Tuesday, September 28, 1999 Published at 11:50 GMT 12:50 UK
Timor counts cost of rebuilding
Returning refugees are finding their homes have been reduced to ashes
United Nations officials in East Timor say the devastated territory will need at least $100m in international aid over the next six months to begin reconstruction efforts.
UN senior humanitarian advisor Joe Barr said one of his colleagues likened the destruction to cigarette burns in a giant carpet.
"It is overwhelming to see but at the same token all this devastation was caused by human beings and it can be made right by human beings," he Australia's told Nine Network television.
One official said nearly all settlements in the territory had been severely damaged, and some towns had been nearly wiped out.
As international peacekeepers begin to assert their control across East Timor, officials say they expect between 30,000 and 70,000 refugees to emerge from mountain hiding places.
"The people are anxious to return to the ruins of their homes and what they hope for is to have the security and peace to rebuild their lives," pro-independence leader Leandro Isaac told reporters in the town of Dare.
Australia says it will play a major role in the reconstruction effort but called on other nations to contribute as well warning it could not shoulder the burden alone.
"This is something for the whole of the international community and the region in particular," said Australian Treasurer Peter Costello.
Defence Minister John Moore has said that the cost of Australia's military contribution alone will run to more than $500m.

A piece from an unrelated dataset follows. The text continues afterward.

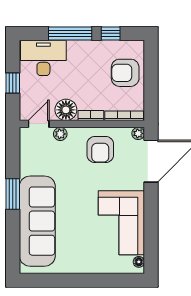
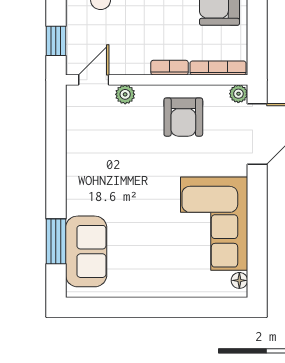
window: (13, 83) -> (56, 41), moved
floor lamp: (66, 110) -> (133, 59), removed
window: (13, 194) -> (56, 241), moved
sofa: (37, 221) -> (86, 251), width x0.54, depth x0.79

Bank chief James Wolfensohn said the institution's "post-conflict group", which is experienced in recent recovery operations in Kosovo and Bosnia, would visit the territory sometime in October.
Aid officials already on the ground in East Timor say they are keen to begin work on small infrastructure projects as soon as possible as a way of putting the territory back on its feet.
Gilbert Greenall, part of the UK delegation to East Timor, told the Reuters news agency that experience in other war zones showed that cleaning up market places, restoring basic utilities and encouraging commerce were psychologically important to rebuilding communities.
"It's amazing what a difference you can make just by switching on the streetlights," he said.
On Tuesday the freed East Timorese independence leader, Xanana Gusmao, is expected to meet UN Secretary-General Kofi Annan in New York to discuss the future of the territory.
Mr Gusmao, who is widely expected to become independent East Timor's first president, is in the US seeking political and economic backing for the territory.